Anton Räderscheidt, l'Homme aux gants jaunes, 1920 |
Chacun connaît le célèbre portrait du
Titien, couramment désigné sous le nom
de l’Homme aux gants, propriété exclusive du Louvre depuis 1792. Le gant
de peau que le beau jeune homme représenté a retiré de sa main droite forme dans
son autre main comme un passage d’écorché, concourant à la fascination induite
par cette image où le romantisme, par nous projeté sur la pose, se combine à
l’expression d’une discrète cruauté.
On s’en doutait un peu. La pittoresque
histoire des gants ne date pas d’hier.
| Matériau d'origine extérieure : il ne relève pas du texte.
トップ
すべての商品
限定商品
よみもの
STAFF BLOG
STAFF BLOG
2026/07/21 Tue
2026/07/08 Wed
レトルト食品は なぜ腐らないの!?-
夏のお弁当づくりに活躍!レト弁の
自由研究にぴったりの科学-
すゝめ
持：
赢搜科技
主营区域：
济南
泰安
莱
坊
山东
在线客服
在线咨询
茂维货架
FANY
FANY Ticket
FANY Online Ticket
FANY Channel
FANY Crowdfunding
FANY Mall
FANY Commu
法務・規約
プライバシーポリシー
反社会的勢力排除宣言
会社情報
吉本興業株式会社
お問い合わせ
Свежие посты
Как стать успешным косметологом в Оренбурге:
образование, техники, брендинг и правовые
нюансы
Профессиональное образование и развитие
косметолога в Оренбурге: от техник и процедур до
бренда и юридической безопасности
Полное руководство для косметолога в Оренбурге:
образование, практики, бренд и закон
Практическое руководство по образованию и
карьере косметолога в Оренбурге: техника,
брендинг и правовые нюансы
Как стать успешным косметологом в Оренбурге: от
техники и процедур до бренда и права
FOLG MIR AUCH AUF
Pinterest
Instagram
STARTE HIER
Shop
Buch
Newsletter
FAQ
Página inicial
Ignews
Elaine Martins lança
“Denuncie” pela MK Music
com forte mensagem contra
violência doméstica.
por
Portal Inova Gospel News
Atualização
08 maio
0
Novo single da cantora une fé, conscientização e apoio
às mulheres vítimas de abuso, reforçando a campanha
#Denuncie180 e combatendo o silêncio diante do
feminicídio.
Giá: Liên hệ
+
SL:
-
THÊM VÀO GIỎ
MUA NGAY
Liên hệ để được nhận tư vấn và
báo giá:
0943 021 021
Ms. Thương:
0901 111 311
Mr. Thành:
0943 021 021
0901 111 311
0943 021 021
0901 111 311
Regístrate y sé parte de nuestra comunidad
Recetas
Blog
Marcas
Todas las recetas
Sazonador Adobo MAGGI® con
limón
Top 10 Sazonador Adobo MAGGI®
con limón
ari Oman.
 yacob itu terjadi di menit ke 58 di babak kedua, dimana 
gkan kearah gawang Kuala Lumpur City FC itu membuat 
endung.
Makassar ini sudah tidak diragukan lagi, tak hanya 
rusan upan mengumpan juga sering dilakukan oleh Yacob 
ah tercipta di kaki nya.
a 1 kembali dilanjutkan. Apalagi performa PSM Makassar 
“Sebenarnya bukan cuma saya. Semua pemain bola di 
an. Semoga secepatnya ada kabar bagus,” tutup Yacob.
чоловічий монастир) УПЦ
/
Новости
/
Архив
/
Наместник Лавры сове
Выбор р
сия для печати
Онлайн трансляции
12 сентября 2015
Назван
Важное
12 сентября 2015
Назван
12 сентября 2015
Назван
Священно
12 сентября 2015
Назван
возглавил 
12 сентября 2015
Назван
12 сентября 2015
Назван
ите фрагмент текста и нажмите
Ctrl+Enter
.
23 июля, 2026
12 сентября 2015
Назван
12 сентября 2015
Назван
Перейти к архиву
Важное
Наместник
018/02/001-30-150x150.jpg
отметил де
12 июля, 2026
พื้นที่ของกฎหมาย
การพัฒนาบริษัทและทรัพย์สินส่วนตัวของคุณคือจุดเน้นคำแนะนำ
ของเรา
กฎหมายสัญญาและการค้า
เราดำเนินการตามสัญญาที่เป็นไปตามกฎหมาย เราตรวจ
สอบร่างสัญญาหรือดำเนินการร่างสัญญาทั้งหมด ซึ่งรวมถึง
Déjà ce miroir des Princes avant la
lettre que constitue la célèbre Cyropédie du grand historien grec
Xenophon, rapporte que les perses, ceux-là mêmes qui, n’eut été la détermination de l’astucieux
Thémistocle, faillirent, au Vème avant J.C., conquérir l’ensemble du
monde connu, l’hiver, portaient des moufles !
Dans l’histoire de notre langue le mot gant,
qui vient des pays du Nord comme une grande partie de notre vocabulaire
guerrier, s’impose d’abord tout hérissé de fer. Les gants dont il est question
pour la première fois dans la Chanson de Roland sont semblables à celui
du Saint Guillaume qu’au Groeningemuseum de Bruges, on voit toujours posé, d’un
geste protecteur, quelque trois siècles plus tard, au premier plan du volet
gauche d’un triptyque de Memlinc, sur l’épaule fourrée d’un certain banquier
Moreel. Ces pièces d’armure étaient couvertes sur le dos de la main, de lames.
De clous. Ce qui, dit au passage, devrait, pour les amateurs de textes anciens,
rendre toute son agressive réalité à l’expression jeter le gant.
Plus près de nous, les gants jaunes du petit
tableau du peintre néo-réaliste Anton Räderscheidt * - que nous a fait découvrir en
2012, l’exposition intitulée La Ville magique organisée par le Musée d’Art
Moderne et d’Art Contemporain de Villeneuve d’Ascq, le L.A.M. - ont certes
perdu l’agressivité du fer. Mais pour emprunter celle plus rigide encore, à
l’image, du bois. L’individu qui les porte n’a rien du belluaire. Du
conquérant. Encore moins de l’élégante étrangeté du jeune vénitien avec lequel
il partage pourtant l’orientation du visage ainsi que l’opposition en noir et
blanc, jusques en haut des poignets, de la veste et de la chemise. Planté devant
deux rangs de bâtiments grossiers aux fenêtres parfaitement uniformes qui
bornent une place vide et grise, son apparence est durement corsetée, roide.
Corps en fait de Pinocchio. Ou de soldat de bois. Qu’on dirait monté sur tiges.
Ou tenu par des fils. Nous sommes en Allemagne au début des années 20. Les
temps ne portent plus à la souplesse. Après les fiers et beaux massacres de 14,
vont commencer les grandes manipulations et exterminations de masse.
L’Histoire, elle, ne prend jamais de gants.